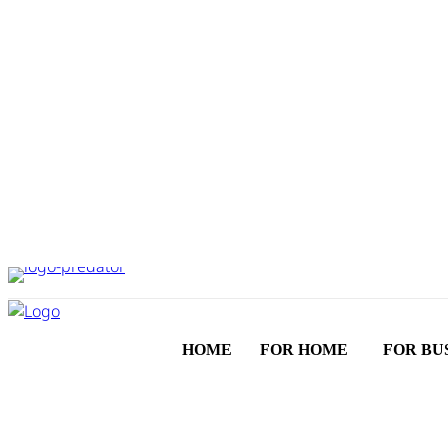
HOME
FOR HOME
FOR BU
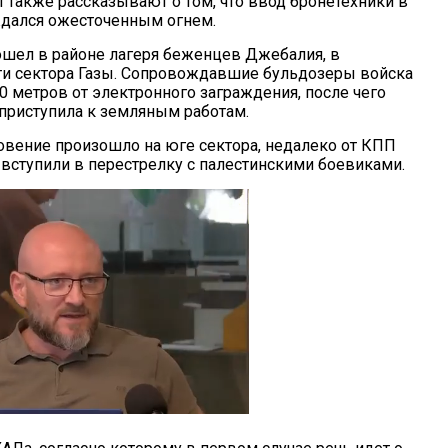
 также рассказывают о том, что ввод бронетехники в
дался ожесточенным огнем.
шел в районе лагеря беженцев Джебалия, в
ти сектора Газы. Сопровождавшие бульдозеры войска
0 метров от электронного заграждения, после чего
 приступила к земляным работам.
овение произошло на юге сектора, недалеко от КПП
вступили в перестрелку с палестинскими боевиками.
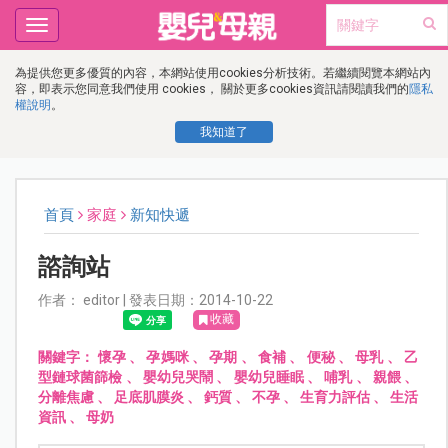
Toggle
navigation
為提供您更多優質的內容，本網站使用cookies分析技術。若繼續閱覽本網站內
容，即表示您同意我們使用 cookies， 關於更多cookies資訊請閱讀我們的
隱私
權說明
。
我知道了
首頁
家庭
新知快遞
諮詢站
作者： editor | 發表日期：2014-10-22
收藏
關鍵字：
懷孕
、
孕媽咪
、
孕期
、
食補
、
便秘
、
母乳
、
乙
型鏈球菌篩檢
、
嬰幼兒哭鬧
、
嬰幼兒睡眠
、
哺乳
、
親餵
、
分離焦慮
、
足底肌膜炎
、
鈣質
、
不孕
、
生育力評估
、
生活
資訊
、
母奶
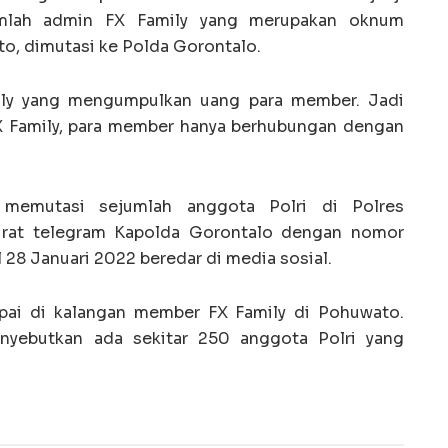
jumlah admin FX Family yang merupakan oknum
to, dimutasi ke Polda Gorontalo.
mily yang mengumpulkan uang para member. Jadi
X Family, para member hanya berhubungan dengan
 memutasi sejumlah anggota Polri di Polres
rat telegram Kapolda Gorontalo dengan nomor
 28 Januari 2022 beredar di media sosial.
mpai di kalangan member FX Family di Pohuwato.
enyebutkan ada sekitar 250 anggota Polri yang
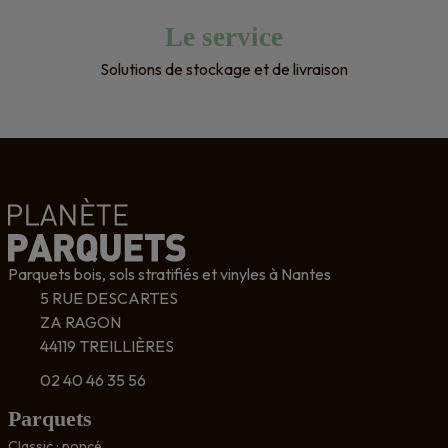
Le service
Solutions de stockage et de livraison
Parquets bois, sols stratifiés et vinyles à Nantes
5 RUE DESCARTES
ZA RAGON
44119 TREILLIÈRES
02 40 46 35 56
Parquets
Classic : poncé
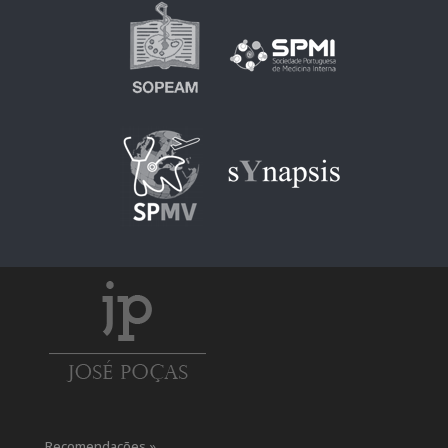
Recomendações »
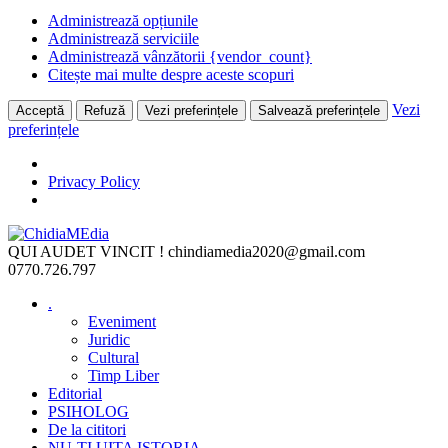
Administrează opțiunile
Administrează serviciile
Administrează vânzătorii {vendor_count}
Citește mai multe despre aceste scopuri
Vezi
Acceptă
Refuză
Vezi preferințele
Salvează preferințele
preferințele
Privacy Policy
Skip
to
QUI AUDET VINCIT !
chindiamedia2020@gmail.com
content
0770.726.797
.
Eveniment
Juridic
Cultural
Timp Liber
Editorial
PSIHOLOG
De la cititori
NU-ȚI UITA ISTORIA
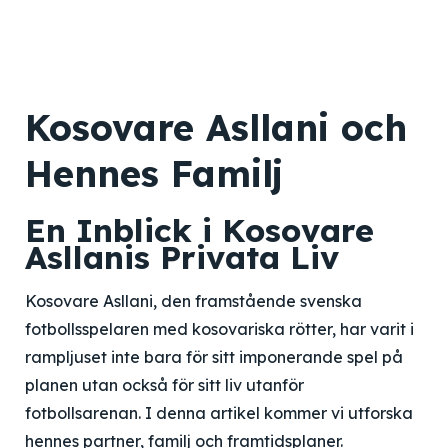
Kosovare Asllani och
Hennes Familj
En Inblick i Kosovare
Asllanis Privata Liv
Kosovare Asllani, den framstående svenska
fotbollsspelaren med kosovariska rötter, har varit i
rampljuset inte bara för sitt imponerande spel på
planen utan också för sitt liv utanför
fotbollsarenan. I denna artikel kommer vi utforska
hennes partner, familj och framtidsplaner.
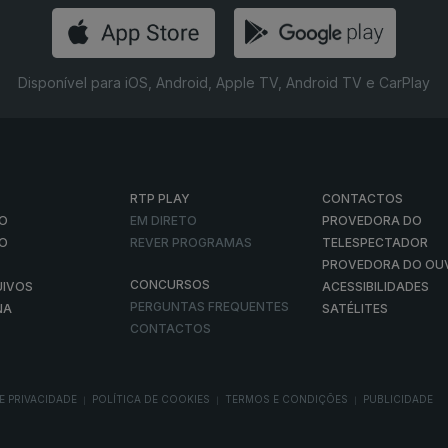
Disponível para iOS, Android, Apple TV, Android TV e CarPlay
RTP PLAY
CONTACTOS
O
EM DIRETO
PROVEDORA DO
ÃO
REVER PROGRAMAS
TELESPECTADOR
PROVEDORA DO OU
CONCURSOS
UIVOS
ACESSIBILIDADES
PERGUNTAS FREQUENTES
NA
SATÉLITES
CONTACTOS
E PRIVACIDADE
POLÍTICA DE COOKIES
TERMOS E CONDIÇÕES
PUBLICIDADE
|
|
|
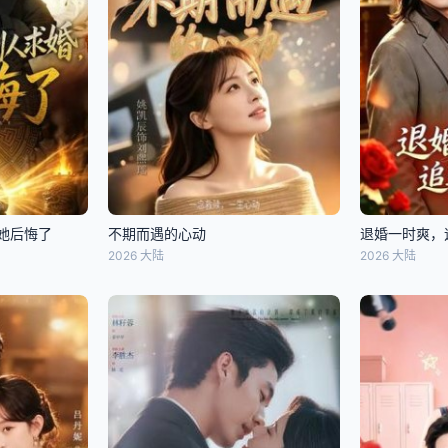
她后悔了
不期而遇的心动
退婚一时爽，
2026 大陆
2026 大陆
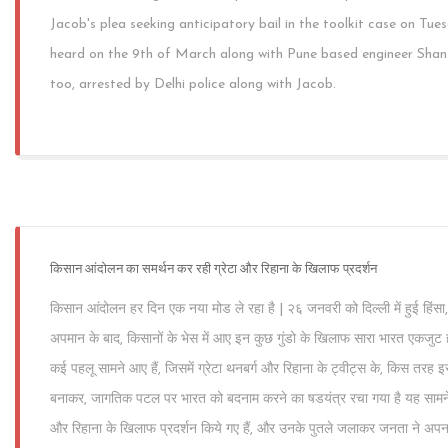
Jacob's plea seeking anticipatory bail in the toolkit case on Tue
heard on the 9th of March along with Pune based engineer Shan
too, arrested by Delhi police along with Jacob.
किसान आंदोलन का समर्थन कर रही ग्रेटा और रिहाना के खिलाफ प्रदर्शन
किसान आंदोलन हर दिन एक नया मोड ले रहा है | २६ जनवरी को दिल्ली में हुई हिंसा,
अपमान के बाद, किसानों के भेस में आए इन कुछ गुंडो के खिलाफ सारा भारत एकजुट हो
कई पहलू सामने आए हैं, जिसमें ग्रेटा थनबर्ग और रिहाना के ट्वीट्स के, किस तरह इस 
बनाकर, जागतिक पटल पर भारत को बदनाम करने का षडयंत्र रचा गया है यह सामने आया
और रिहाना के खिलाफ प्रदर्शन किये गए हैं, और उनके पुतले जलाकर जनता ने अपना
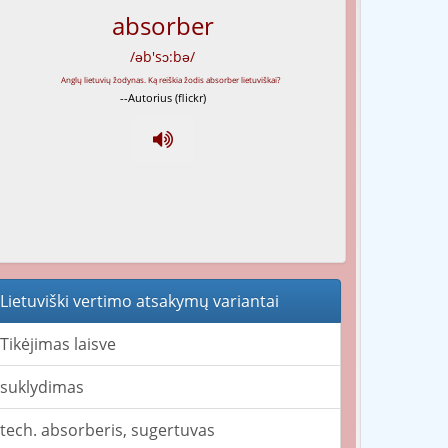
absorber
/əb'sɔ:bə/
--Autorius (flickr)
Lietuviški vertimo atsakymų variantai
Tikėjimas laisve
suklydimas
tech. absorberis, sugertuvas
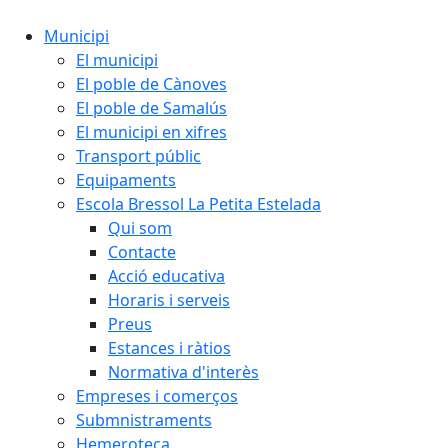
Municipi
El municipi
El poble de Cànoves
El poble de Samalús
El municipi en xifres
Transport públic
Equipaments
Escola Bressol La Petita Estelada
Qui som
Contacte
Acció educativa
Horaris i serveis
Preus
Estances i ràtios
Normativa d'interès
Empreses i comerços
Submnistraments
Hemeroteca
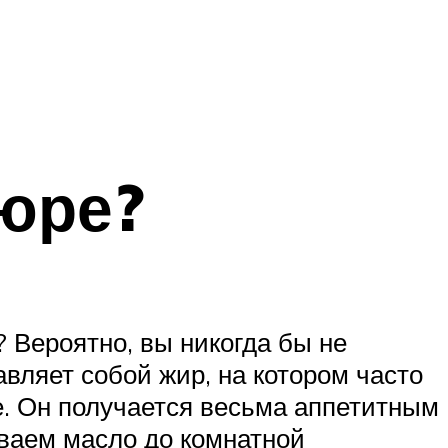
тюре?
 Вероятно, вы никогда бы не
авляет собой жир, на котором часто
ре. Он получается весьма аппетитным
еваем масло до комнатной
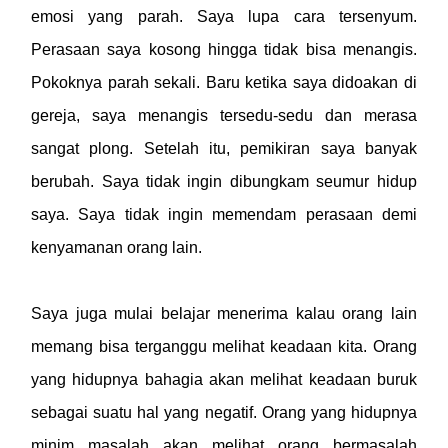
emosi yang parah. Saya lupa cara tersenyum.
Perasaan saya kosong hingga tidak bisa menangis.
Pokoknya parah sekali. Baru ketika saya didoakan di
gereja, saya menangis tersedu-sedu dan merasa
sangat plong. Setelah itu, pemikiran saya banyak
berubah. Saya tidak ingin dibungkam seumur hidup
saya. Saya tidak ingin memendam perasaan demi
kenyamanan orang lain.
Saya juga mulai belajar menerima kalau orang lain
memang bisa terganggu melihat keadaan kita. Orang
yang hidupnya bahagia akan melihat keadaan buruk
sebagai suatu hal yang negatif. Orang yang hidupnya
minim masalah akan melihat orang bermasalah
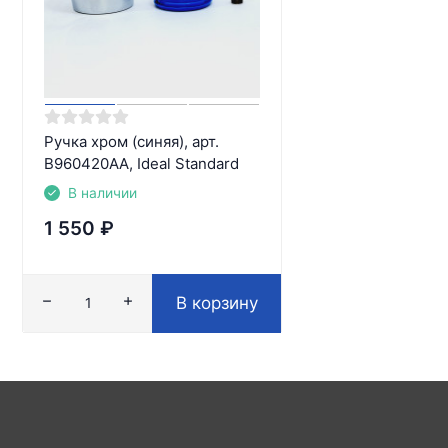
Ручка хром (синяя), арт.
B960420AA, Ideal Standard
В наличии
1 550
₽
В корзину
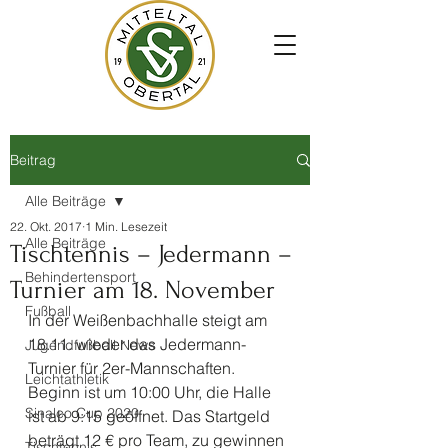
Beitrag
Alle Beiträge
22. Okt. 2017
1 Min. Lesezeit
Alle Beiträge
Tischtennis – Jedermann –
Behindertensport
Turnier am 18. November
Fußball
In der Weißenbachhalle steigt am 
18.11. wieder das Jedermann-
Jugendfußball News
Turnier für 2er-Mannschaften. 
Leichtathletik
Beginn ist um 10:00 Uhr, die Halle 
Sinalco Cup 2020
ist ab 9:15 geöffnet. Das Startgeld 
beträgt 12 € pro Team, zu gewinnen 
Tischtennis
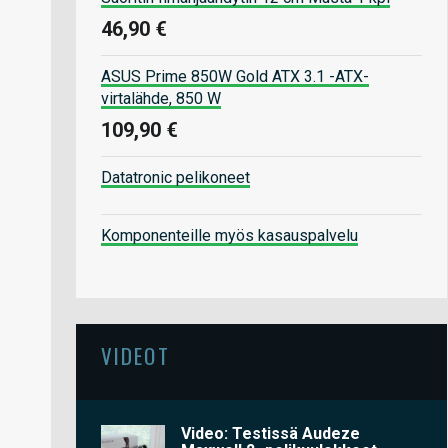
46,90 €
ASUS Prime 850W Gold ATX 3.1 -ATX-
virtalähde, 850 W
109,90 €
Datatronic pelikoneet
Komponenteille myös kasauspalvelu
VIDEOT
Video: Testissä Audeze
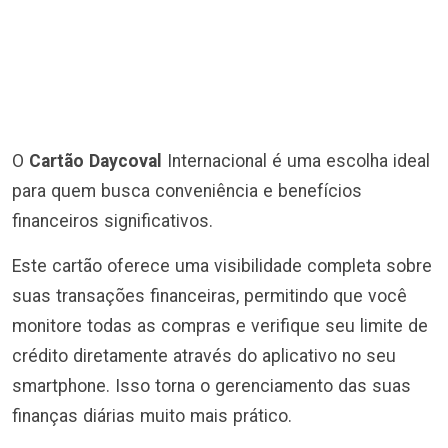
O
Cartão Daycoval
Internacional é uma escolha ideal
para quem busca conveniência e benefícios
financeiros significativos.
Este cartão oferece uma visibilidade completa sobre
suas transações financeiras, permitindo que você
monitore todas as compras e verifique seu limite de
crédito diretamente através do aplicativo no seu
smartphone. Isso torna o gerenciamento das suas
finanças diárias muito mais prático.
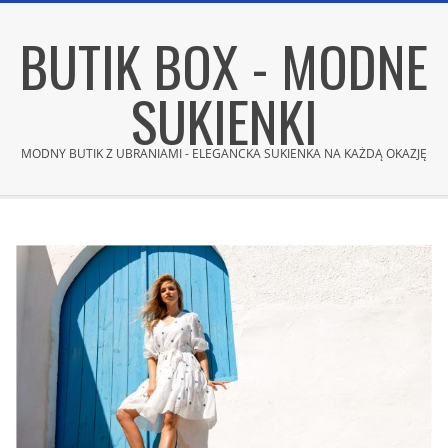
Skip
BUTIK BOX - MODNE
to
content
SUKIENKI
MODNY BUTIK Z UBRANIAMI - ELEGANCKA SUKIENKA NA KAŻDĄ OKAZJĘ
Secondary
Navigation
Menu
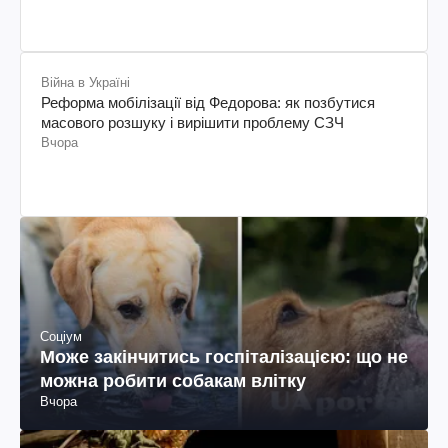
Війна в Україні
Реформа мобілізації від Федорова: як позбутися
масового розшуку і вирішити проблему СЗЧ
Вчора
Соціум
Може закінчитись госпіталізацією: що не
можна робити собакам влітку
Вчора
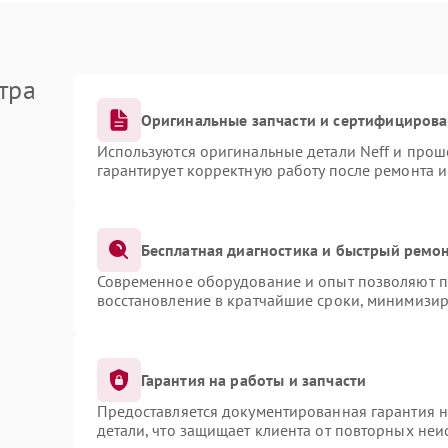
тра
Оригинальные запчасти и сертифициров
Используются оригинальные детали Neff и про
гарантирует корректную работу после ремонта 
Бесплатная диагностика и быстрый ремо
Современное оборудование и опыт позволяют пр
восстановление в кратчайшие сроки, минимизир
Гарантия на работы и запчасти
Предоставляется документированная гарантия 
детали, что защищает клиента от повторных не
============================================================
Assigned task: Reprint each of the records exactly and skip the images.

Result of the task:
HOME
FOR HOME
FOR BU
 также рассказывают о том, что ввод бронетехники в
дался ожесточенным огнем.
шел в районе лагеря беженцев Джебалия, в
ти сектора Газы. Сопровождавшие бульдозеры войска
0 метров от электронного заграждения, после чего
 приступила к земляным работам.
овение произошло на юге сектора, недалеко от КПП
вступили в перестрелку с палестинскими боевиками.
Toggle
navigation
為提供您更多優質的內容，本網站使用cookies分析技術。若繼續閱覽本網站內
容，即表示您同意我們使用 cookies， 關於更多cookies資訊請閱讀我們的
隱私
權說明
。
我知道了
首頁
家庭
新知快遞
諮詢站
作者： editor | 發表日期：2014-10-22
收藏
關鍵字：
懷孕
、
孕媽咪
、
孕期
、
食補
、
便秘
、
母乳
、
乙
型鏈球菌篩檢
、
嬰幼兒哭鬧
、
嬰幼兒睡眠
、
哺乳
、
親餵
、
分離焦慮
、
足底肌膜炎
、
鈣質
、
不孕
、
生育力評估
、
生活
資訊
、
母奶
jumlah admin FX Family yang merupakan oknum
to, dimutasi ke Polda Gorontalo.
mily yang mengumpulkan uang para member. Jadi
X Family, para member hanya berhubungan dengan
 memutasi sejumlah anggota Polri di Polres
rat telegram Kapolda Gorontalo dengan nomor
 28 Januari 2022 beredar di media sosial.
mpai di kalangan member FX Family di Pohuwato.
enyebutkan ada sekitar 250 anggota Polri yang
Le service
Solutions de stockage et de livraison
Parquets bois, sols stratifiés et vinyles à Nantes
5 RUE DESCARTES
ZA RAGON
44119 TREILLIÈRES
02 40 46 35 56
Parquets
Classic : poncé
Recomendações »
Administrează opțiunile
Administrează serviciile
Administrează vânzătorii {vendor_count}
Citește mai multe despre aceste scopuri
Vezi
Acceptă
Refuză
Vezi preferințele
Salvează preferințele
preferințele
Privacy Policy
Skip
to
QUI AUDET VINCIT !
chindiamedia2020@gmail.com
content
0770.726.797
.
Eveniment
Juridic
Cultural
Timp Liber
Editorial
PSIHOLOG
De la cititori
NU-ȚI UITA ISTORIA
Kosovare Asllani och
Hennes Familj
En Inblick i Kosovare
Asllanis Privata Liv
Kosovare Asllani, den framstående svenska
fotbollsspelaren med kosovariska rötter, har varit i
rampljuset inte bara för sitt imponerande spel på
planen utan också för sitt liv utanför
fotbollsarenan. I denna artikel kommer vi utforska
hennes partner, familj och framtidsplaner.
Disponível para iOS, Android, Apple TV, Android TV e CarPlay
RTP PLAY
CONTACTOS
O
EM DIRETO
PROVEDORA DO
ÃO
REVER PROGRAMAS
TELESPECTADOR
PROVEDORA DO OU
CONCURSOS
UIVOS
ACESSIBILIDADES
PERGUNTAS FREQUENTES
NA
SATÉLITES
CONTACTOS
E PRIVACIDADE
POLÍTICA DE COOKIES
TERMOS E CONDIÇÕES
PUBLICIDADE
|
|
|
她后悔了
不期而遇的心动
退婚一时爽，
2026 大陆
2026 大陆
Jacob's plea seeking anticipatory bail in the toolkit case on Tue
heard on the 9th of March along with Pune based engineer Shan
too, arrested by Delhi police along with Jacob.
किसान आंदोलन का समर्थन कर रही ग्रेटा और रिहाना के खिलाफ प्रदर्शन
किसान आंदोलन हर दिन एक नया मोड ले रहा है | २६ जनवरी को दिल्ली में हुई हिंसा,
अपमान के बाद, किसानों के भेस में आए इन कुछ गुंडो के खिलाफ सारा भारत एकजुट हो
कई पहलू सामने आए हैं, जिसमें ग्रेटा थनबर्ग और रिहाना के ट्वीट्स के, किस तरह इस 
बनाकर, जागतिक पटल पर भारत को बदनाम करने का षडयंत्र रचा गया है यह सामने आया
और रिहाना के खिलाफ प्रदर्शन किये गए हैं, और उनके पुतले जलाकर जनता ने अपना
absorber
/əb'sɔ:bə/
--Autorius (flickr)
Lietuviški vertimo atsakymų variantai
Tikėjimas laisve
suklydimas
tech. absorberis, sugertuvas
Municipi
El municipi
El poble de Cànoves
El poble de Samalús
El municipi en xifres
Transport públic
Equipaments
Escola Bressol La Petita Estelada
Qui som
Contacte
Acció educativa
Horaris i serveis
Preus
Estances i ràtios
Normativa d'interès
Empreses i comerços
Submnistraments
Hemeroteca
тюре?
 Вероятно, вы никогда бы не
авляет собой жир, на котором часто
ре. Он получается весьма аппетитным
еваем масло до комнатной
emosi yang parah. Saya lupa cara tersenyum.
Perasaan saya kosong hingga tidak bisa menangis.
Pokoknya parah sekali. Baru ketika saya didoakan di
gereja, saya menangis tersedu-sedu dan merasa
sangat plong. Setelah itu, pemikiran saya banyak
berubah. Saya tidak ingin dibungkam seumur hidup
saya. Saya tidak ingin memendam perasaan demi
kenyamanan orang lain.
Saya juga mulai belajar menerima kalau orang lain
memang bisa terganggu melihat keadaan kita. Orang
yang hidupnya bahagia akan melihat keadaan buruk
sebagai suatu hal yang negatif. Orang yang hidupnya
minim masalah akan melihat orang bermasalah
Ручка хром (синяя), арт.
B960420AA, Ideal Standard
В наличии
1 550
₽
В корзину
Beitrag
Alle Beiträge
22. Okt. 2017
1 Min. Lesezeit
Alle Beiträge
Tischtennis – Jedermann –
Behindertensport
Turnier am 18. November
Fußball
In der Weißenbachhalle steigt am 
18.11. wieder das Jedermann-
Jugendfußball News
Turnier für 2er-Mannschaften. 
Leichtathletik
Beginn ist um 10:00 Uhr, die Halle 
Sinalco Cup 2020
ist ab 9:15 geöffnet. Das Startgeld 
beträgt 12 € pro Team, zu gewinnen 
Tischtennis
46,90 €
ASUS Prime 850W Gold ATX 3.1 -ATX-
virtalähde, 850 W
109,90 €
Datatronic pelikoneet
Komponenteille myös kasauspalvelu
VIDEOT
Video: Testissä Audeze
O
Cartão Daycoval
Internacional é uma escolha ideal
para quem busca conveniência e benefícios
financeiros significativos.
Este cartão oferece uma visibilidade completa sobre
suas transações financeiras, permitindo que você
monitore todas as compras e verifique seu limite de
crédito diretamente através do aplicativo no seu
smartphone. Isso torna o gerenciamento das suas
finanças diárias muito mais prático.
Skip
BUTIK BOX - MODNE
to
content
SUKIENKI
MODNY BUTIK Z UBRANIAMI - ELEGANCKA SUKIENKA NA KAŻDĄ OKAZJĘ
Secondary
Navigation
Menu
Війна в Україні
Реформа мобілізації від Федорова: як позбутися
масового розшуку і вирішити проблему СЗЧ
Вчора
Соціум
Може закінчитись госпіталізацією: що не
можна робити собакам влітку
Вчора
тра
Оригинальные запчасти и сертифициров
Используются оригинальные детали Neff и про
гарантирует корректную работу после ремонта 
Бесплатная диагностика и быстрый ремо
Современное оборудование и опыт позволяют пр
восстановление в кратчайшие сроки, минимизир
Гарантия на работы и запчасти
Предоставляется документированная гарантия 
детали, что защищает клиента от повторных не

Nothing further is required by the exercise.